PROBLEM DESCRIPTION:
Print every entry exactly as written and exclude all images.

PROVIDED DATA:
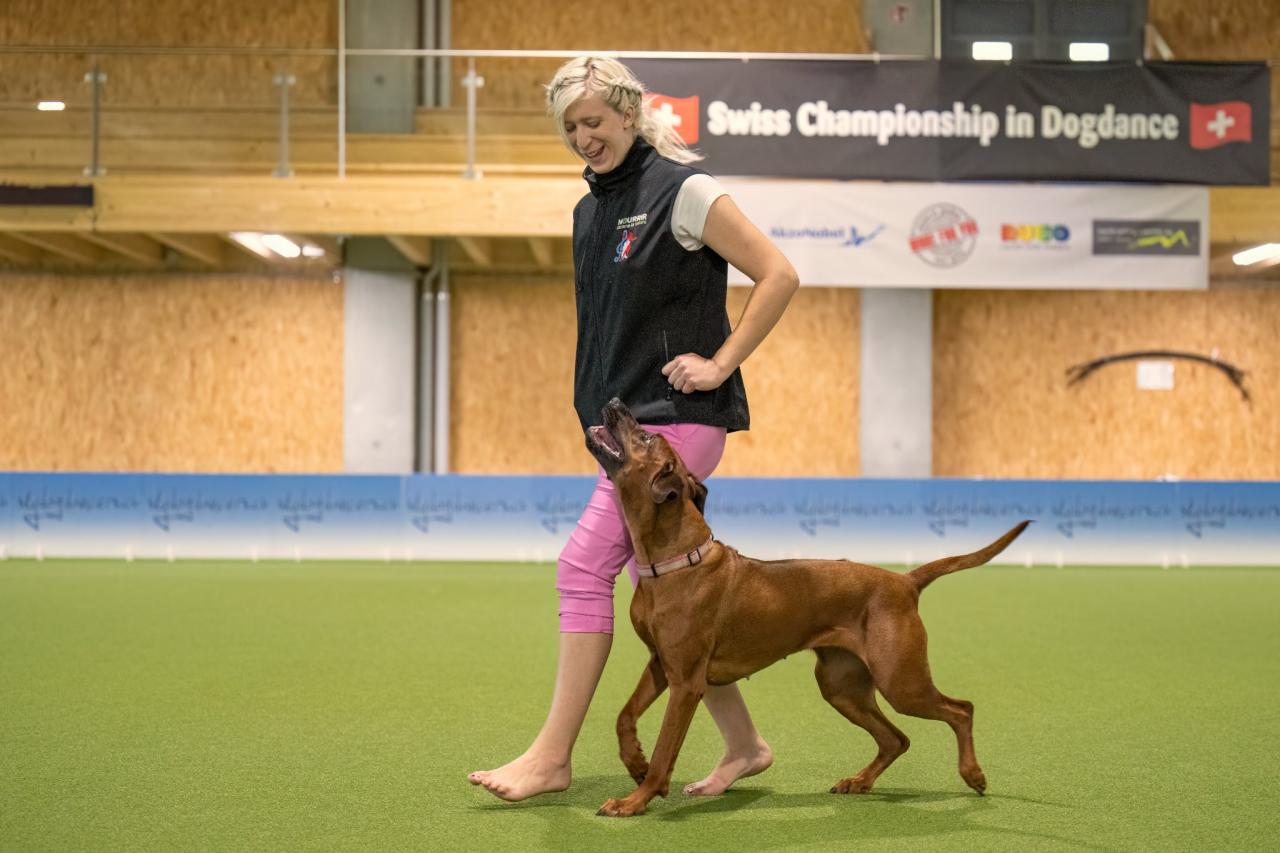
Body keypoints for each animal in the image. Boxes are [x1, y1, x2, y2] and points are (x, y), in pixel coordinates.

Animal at [586, 394, 1024, 814]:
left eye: (646, 437)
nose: (615, 402)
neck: (671, 559)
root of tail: (904, 581)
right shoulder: (660, 663)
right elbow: (624, 717)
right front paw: (635, 762)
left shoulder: (686, 682)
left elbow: (665, 750)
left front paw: (635, 800)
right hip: (841, 686)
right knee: (896, 739)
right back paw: (859, 782)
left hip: (900, 681)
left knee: (961, 709)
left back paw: (973, 774)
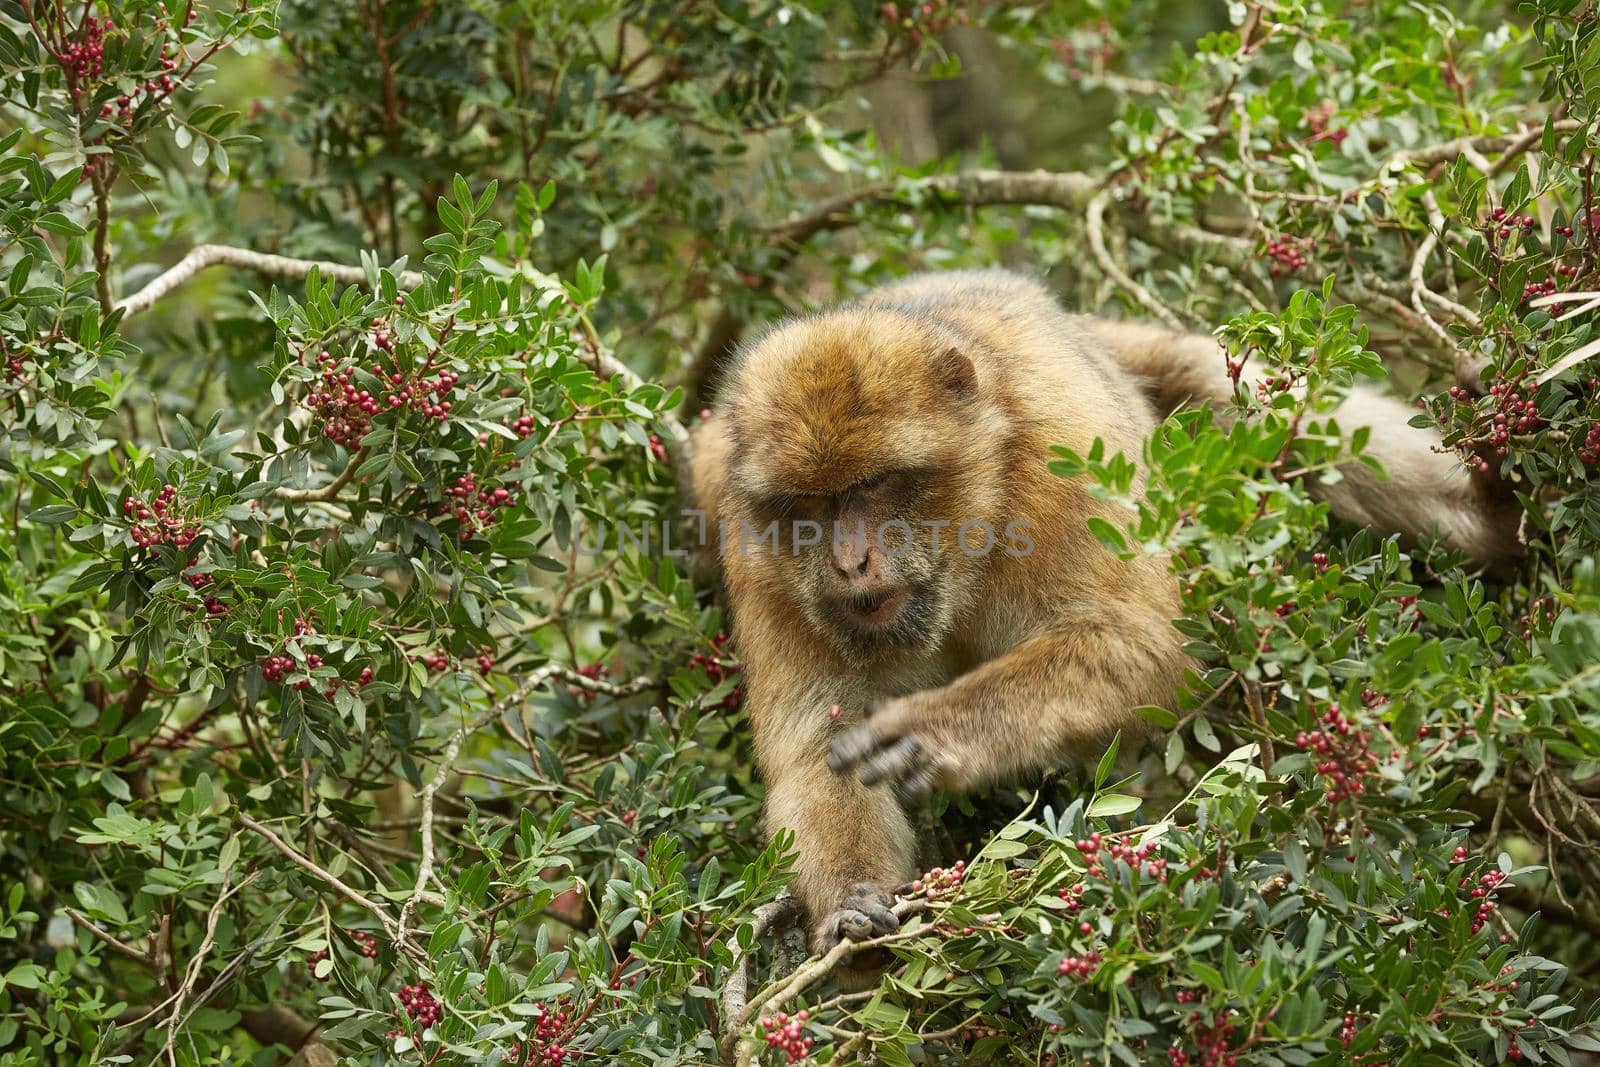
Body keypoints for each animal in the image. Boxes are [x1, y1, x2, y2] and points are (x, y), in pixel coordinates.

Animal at [681, 267, 1516, 966]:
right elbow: (813, 752)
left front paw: (939, 731)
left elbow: (1146, 642)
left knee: (1216, 381)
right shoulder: (758, 554)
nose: (851, 562)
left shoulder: (1062, 459)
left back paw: (1490, 514)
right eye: (809, 506)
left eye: (876, 485)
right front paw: (853, 910)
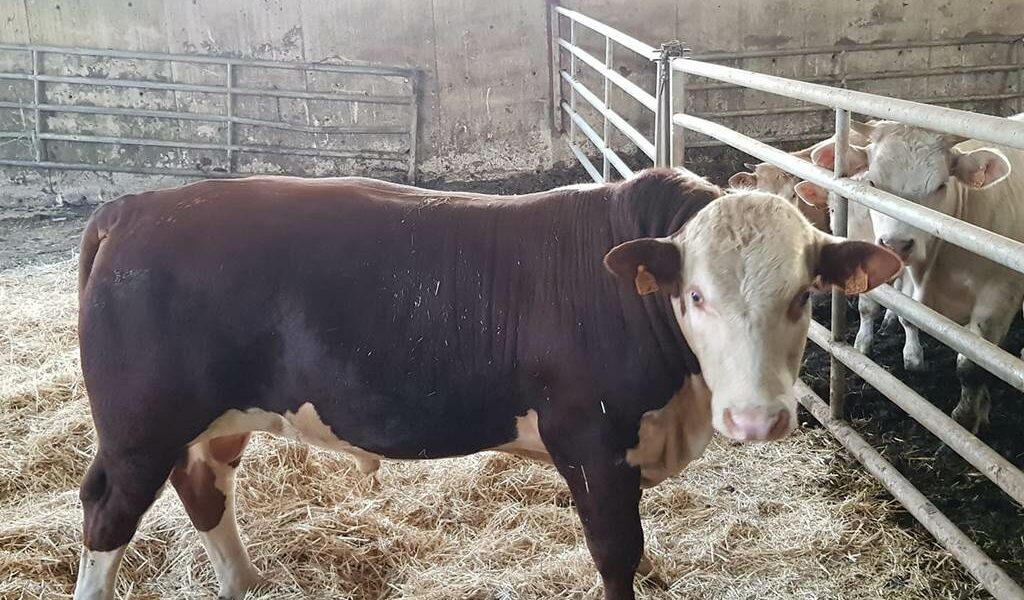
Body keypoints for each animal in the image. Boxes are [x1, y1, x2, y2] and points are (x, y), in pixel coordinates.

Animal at [72, 168, 900, 600]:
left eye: (802, 296)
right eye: (695, 295)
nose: (758, 420)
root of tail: (135, 206)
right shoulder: (591, 444)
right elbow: (617, 552)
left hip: (210, 419)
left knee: (205, 486)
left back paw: (247, 583)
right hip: (139, 428)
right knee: (107, 514)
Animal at [809, 118, 1024, 433]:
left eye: (941, 185)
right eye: (873, 183)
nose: (895, 245)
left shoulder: (997, 300)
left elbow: (973, 366)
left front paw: (967, 417)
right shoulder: (908, 284)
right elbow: (905, 318)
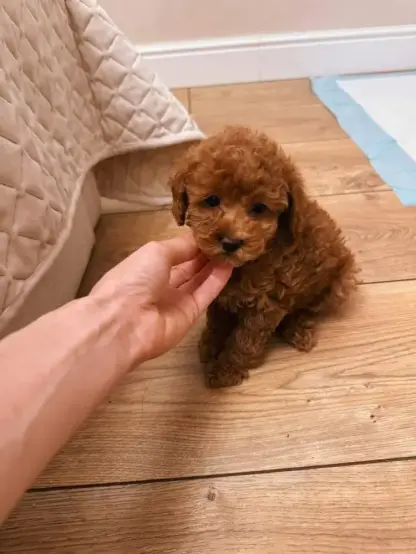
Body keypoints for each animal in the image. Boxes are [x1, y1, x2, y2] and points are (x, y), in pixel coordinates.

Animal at [169, 126, 358, 388]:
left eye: (259, 208)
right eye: (212, 200)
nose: (230, 243)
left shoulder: (266, 304)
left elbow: (244, 340)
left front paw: (225, 370)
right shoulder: (221, 296)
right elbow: (217, 322)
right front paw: (210, 345)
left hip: (341, 282)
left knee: (308, 308)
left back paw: (297, 328)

RESPONSE:
Body keypoints for each animal in the image. Boxes are [x1, y1, x2, y2] and points are (x, y), in pixel coordinates.

Animal at [586, 394, 1024, 814]:
left eye: (646, 437)
nose: (615, 402)
neck: (671, 559)
root of tail: (904, 581)
right shoulder: (660, 663)
right elbow: (624, 717)
right front paw: (635, 762)
left shoulder: (686, 682)
left elbow: (665, 750)
left front paw: (635, 800)
right hip: (841, 686)
right knee: (896, 739)
right back paw: (859, 782)
left hip: (900, 681)
left knee: (961, 709)
left back paw: (973, 774)
Body keypoints for each animal in the image. Boxes are [x1, y1, x2, y2] and points are (x, y), in pixel coordinates.

Animal at [681, 267, 1516, 966]:
right elbow: (813, 752)
left front paw: (939, 731)
left elbow: (1146, 642)
left knee: (1216, 381)
right shoulder: (758, 554)
nose: (851, 562)
left shoulder: (1062, 459)
left back paw: (1490, 514)
right eye: (809, 506)
left eye: (876, 485)
right front paw: (853, 910)
Body keypoints for each animal in the image. Boxes are [x1, y1, x2, y2] and points are (x, y), in pixel coordinates.

Animal at [72, 168, 900, 600]:
left eye: (802, 296)
right eye: (695, 295)
nose: (758, 420)
root of tail: (135, 206)
right shoulder: (591, 444)
right elbow: (617, 552)
left hip: (210, 419)
left knee: (205, 486)
left back paw: (247, 583)
right hip: (139, 428)
right knee: (107, 514)
Animal at [809, 118, 1024, 433]:
left eye: (941, 185)
right eye: (873, 183)
nose: (895, 245)
left shoulder: (997, 300)
left elbow: (973, 366)
left front paw: (967, 417)
right shoulder: (908, 284)
right elbow: (905, 318)
Body keypoints for each animal in the image. Boxes are [x1, y1, x2, y2] and points are (x, y), in pixel coordinates.

Animal at [169, 126, 358, 388]:
left eye: (259, 208)
right eye: (212, 200)
nose: (230, 243)
left shoulder: (266, 304)
left elbow: (244, 340)
left front paw: (225, 370)
right shoulder: (221, 296)
right elbow: (217, 322)
right front paw: (210, 345)
left hip: (341, 282)
left knee: (308, 308)
left back paw: (297, 328)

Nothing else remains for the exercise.